> _RECORDS FOR THIS EXERCISE_:
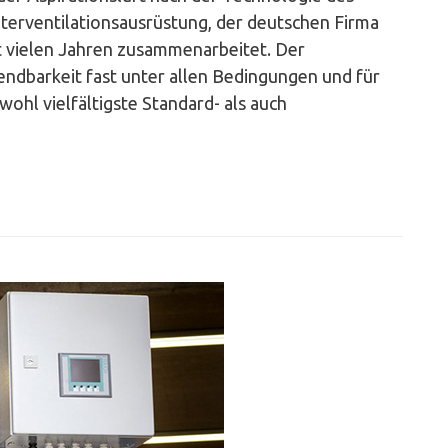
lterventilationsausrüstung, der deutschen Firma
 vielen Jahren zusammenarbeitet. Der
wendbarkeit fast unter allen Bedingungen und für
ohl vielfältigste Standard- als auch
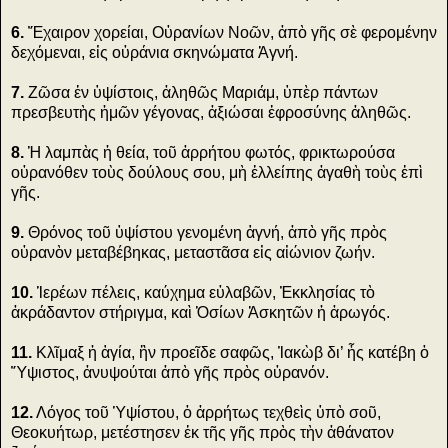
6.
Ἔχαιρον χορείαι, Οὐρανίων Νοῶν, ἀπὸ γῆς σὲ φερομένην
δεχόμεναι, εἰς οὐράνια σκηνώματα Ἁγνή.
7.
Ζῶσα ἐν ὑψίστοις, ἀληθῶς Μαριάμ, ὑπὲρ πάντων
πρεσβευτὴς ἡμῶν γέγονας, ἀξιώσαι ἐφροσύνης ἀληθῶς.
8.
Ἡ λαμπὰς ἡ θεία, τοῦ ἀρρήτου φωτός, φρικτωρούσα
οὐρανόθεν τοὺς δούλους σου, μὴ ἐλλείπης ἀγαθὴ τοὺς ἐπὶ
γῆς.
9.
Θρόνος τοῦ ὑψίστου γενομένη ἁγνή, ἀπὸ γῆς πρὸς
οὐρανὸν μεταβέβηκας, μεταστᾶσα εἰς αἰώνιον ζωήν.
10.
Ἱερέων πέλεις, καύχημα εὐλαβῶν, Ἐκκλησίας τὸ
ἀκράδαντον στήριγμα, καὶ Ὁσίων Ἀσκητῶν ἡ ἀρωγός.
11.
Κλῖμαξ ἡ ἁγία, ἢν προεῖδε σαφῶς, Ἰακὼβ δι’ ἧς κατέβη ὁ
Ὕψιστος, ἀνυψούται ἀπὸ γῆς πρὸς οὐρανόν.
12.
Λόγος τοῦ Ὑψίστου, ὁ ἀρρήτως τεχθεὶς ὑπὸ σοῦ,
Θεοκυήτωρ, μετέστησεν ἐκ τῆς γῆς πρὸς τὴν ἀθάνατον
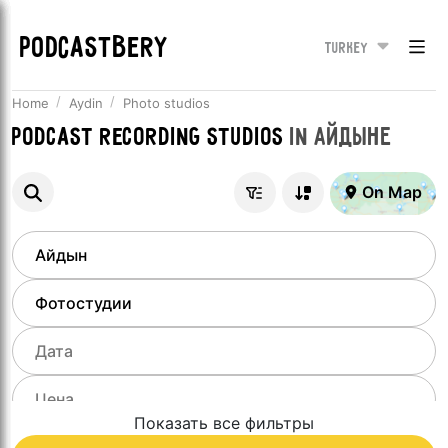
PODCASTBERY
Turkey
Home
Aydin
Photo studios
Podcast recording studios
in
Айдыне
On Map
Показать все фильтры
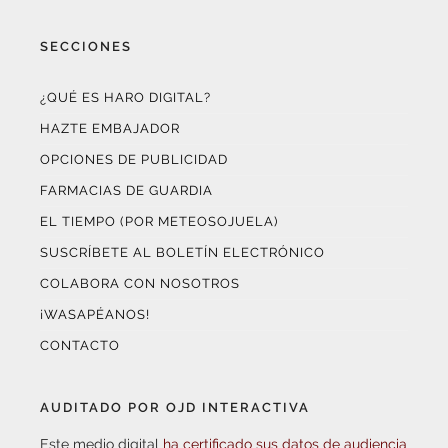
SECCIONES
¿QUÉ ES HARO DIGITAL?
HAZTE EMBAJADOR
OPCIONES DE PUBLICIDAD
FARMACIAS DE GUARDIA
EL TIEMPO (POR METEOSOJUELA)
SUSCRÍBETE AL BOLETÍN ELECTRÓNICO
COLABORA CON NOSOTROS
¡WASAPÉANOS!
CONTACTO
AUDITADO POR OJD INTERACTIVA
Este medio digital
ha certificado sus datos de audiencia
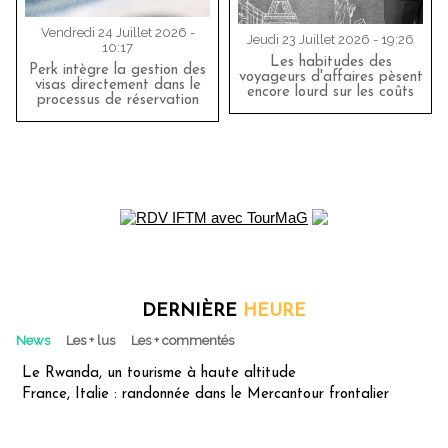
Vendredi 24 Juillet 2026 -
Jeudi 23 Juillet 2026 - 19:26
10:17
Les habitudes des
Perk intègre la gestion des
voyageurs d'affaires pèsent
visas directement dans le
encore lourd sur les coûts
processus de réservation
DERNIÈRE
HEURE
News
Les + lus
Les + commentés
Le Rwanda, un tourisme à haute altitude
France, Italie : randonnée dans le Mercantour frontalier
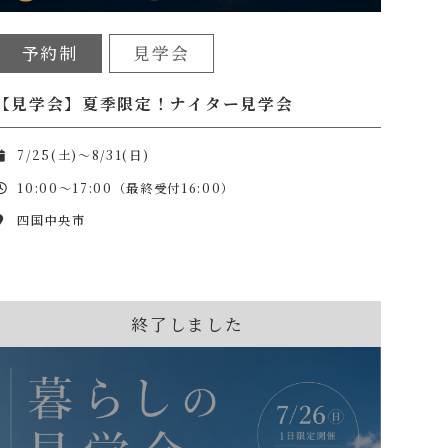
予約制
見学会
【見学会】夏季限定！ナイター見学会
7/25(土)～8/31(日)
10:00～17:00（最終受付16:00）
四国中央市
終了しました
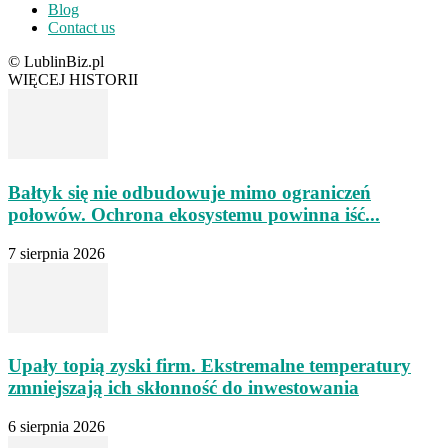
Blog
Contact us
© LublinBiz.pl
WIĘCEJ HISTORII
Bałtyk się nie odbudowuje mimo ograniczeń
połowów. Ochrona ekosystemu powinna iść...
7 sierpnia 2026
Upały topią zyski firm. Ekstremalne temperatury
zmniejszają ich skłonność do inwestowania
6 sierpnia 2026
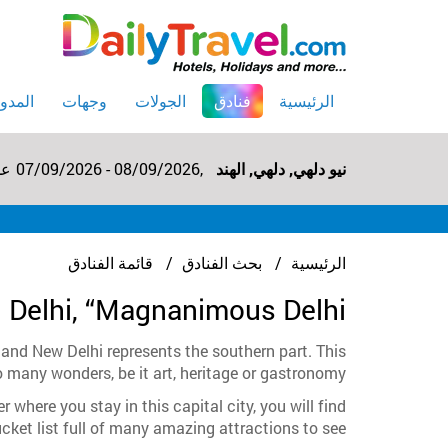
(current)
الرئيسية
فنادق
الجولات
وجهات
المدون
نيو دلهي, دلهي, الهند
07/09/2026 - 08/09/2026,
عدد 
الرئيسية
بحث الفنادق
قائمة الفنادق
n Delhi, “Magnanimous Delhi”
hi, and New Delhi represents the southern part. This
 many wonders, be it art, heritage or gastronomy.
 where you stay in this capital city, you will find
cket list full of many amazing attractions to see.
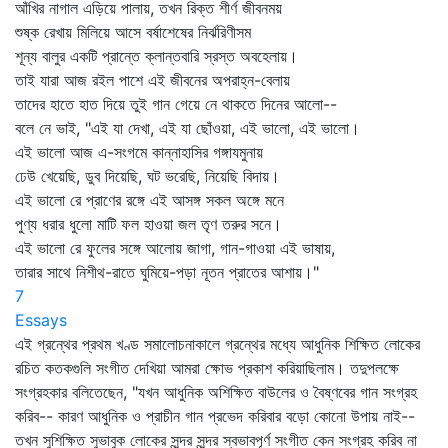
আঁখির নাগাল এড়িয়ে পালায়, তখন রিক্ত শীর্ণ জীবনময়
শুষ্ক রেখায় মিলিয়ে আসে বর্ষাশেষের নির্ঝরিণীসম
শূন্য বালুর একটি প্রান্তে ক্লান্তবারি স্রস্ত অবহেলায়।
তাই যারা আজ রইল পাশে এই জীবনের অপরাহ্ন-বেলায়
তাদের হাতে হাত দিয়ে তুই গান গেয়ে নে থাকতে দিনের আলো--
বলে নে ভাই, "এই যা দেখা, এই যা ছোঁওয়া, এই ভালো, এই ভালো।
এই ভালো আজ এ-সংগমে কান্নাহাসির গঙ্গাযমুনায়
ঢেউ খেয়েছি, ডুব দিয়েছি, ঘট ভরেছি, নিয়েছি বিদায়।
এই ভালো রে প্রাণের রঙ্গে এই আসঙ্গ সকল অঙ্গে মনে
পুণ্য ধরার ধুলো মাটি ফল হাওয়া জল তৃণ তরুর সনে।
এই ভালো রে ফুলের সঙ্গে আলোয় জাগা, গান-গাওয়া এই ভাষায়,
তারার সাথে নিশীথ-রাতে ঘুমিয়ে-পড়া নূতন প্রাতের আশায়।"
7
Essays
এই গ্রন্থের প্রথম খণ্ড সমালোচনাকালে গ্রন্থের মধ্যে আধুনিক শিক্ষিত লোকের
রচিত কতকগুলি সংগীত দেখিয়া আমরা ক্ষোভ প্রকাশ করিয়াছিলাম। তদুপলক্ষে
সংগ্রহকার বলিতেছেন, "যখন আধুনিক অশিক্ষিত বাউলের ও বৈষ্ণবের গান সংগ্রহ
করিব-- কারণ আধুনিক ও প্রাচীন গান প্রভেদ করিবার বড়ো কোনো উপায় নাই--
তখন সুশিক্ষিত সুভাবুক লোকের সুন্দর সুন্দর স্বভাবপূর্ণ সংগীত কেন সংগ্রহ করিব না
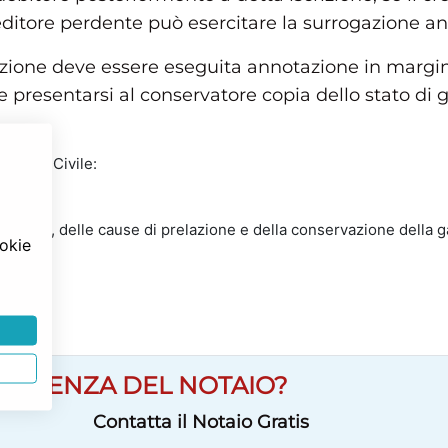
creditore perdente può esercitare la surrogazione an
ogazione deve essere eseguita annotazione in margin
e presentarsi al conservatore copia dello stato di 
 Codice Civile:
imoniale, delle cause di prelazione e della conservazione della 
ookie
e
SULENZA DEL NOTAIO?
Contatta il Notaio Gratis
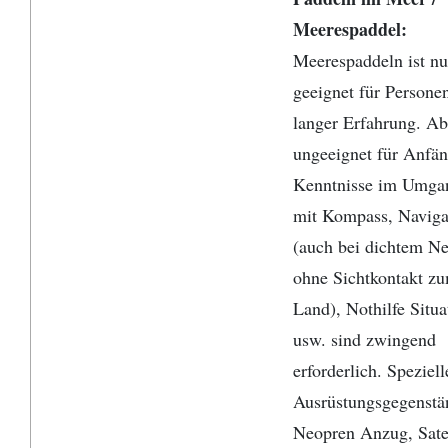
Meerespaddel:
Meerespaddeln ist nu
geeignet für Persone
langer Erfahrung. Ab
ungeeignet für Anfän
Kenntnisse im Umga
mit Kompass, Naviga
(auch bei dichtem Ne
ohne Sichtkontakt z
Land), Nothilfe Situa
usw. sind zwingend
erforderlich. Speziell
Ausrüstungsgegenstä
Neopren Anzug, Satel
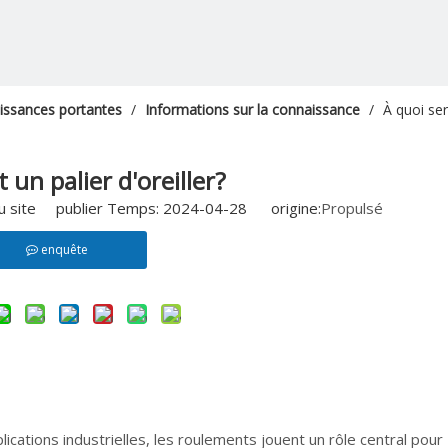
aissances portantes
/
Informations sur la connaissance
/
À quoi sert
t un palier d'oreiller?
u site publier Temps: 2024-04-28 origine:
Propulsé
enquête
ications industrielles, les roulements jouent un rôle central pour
==
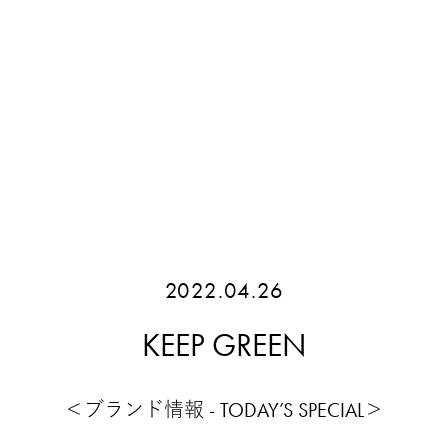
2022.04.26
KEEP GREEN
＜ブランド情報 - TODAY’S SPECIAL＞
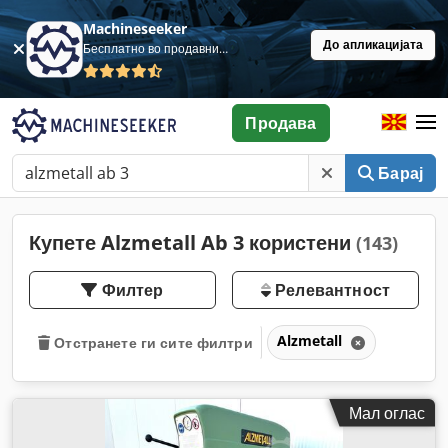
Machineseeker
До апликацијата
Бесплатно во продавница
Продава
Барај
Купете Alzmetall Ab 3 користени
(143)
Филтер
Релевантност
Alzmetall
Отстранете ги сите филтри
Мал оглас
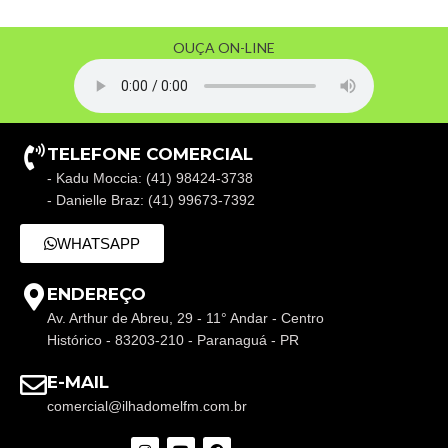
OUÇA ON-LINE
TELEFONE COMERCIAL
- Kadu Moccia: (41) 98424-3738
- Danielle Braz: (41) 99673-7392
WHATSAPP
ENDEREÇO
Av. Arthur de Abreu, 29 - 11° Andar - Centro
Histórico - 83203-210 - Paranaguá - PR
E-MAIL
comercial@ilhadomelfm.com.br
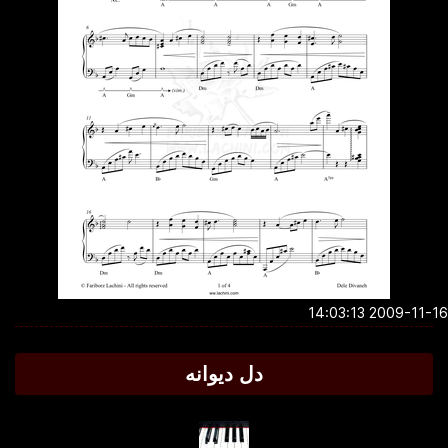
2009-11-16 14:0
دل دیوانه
==
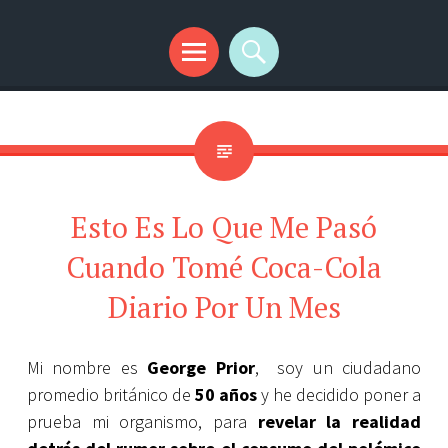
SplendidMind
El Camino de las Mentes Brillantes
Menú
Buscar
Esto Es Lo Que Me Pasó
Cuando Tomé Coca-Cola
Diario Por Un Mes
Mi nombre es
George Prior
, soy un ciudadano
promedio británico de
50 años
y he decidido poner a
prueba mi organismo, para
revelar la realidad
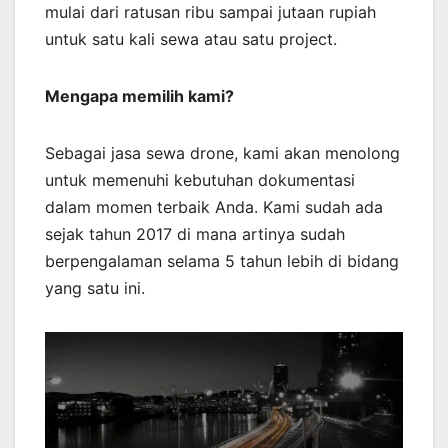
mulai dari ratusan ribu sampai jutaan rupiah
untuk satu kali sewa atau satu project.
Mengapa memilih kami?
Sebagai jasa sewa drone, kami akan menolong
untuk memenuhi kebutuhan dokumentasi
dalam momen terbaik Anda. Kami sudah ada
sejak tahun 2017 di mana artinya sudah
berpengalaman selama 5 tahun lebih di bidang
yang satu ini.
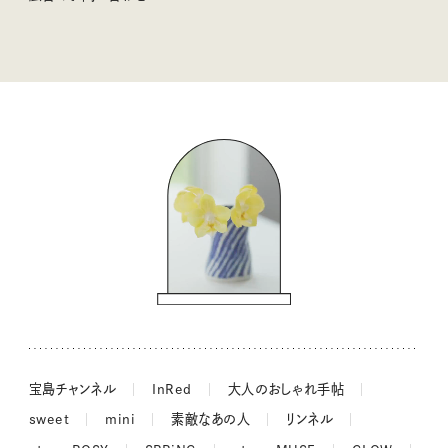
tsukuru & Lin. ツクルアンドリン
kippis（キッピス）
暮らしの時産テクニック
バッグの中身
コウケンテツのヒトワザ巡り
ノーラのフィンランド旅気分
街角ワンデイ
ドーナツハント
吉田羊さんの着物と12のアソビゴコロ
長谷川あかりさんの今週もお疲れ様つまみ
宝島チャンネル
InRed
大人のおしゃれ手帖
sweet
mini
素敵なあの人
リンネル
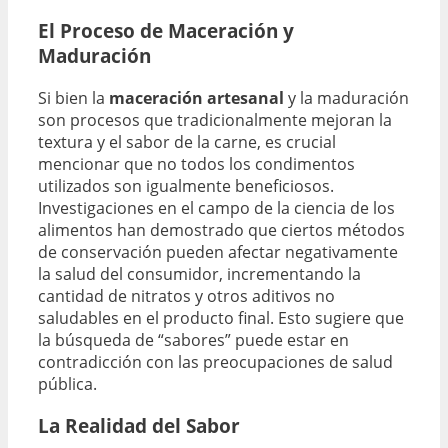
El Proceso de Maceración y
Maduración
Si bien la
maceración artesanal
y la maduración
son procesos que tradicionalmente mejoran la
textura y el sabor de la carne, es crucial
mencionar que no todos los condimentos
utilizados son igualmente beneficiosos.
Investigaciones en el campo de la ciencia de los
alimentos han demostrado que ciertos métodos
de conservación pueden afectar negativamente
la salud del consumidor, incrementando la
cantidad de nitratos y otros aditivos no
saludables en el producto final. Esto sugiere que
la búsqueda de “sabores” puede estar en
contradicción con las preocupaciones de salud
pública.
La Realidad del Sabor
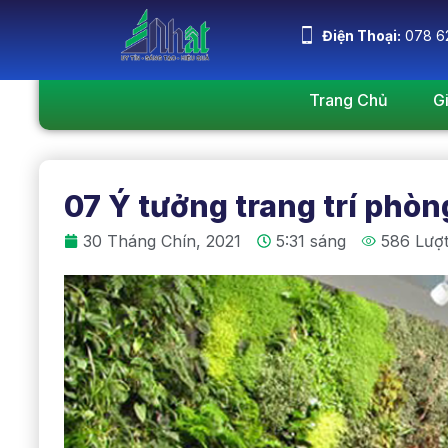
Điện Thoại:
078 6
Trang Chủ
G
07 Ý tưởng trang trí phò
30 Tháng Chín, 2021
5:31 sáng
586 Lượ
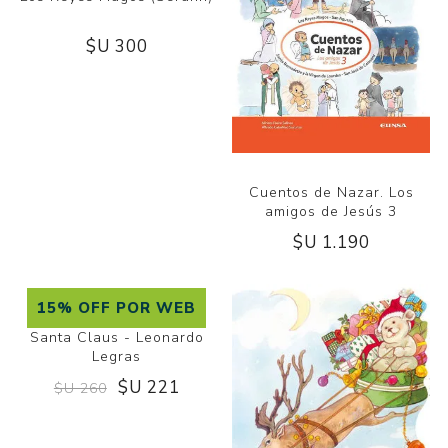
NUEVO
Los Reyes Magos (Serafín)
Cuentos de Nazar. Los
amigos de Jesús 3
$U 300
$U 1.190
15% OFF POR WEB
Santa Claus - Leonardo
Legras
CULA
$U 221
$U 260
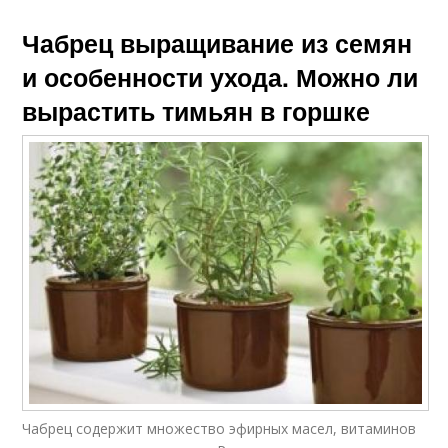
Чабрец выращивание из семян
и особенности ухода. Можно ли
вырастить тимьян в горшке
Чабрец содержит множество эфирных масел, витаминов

> _WHAT THE TASK ASKS_: Go to the line above holding "7 sierpnia 2026", then copy exactly each line down to and including the one holding "hi, and New", leaving pictures out.

> _RESULT BELOW_:
7 sierpnia 2026
Upały topią zyski firm. Ekstremalne temperatury
zmniejszają ich skłonność do inwestowania
6 sierpnia 2026
(current)
الرئيسية
فنادق
الجولات
وجهات
المدون
نيو دلهي, دلهي, الهند
07/09/2026 - 08/09/2026,
عدد 
الرئيسية
بحث الفنادق
قائمة الفنادق
n Delhi, “Magnanimous Delhi”
hi, and New Delhi represents the southern part. This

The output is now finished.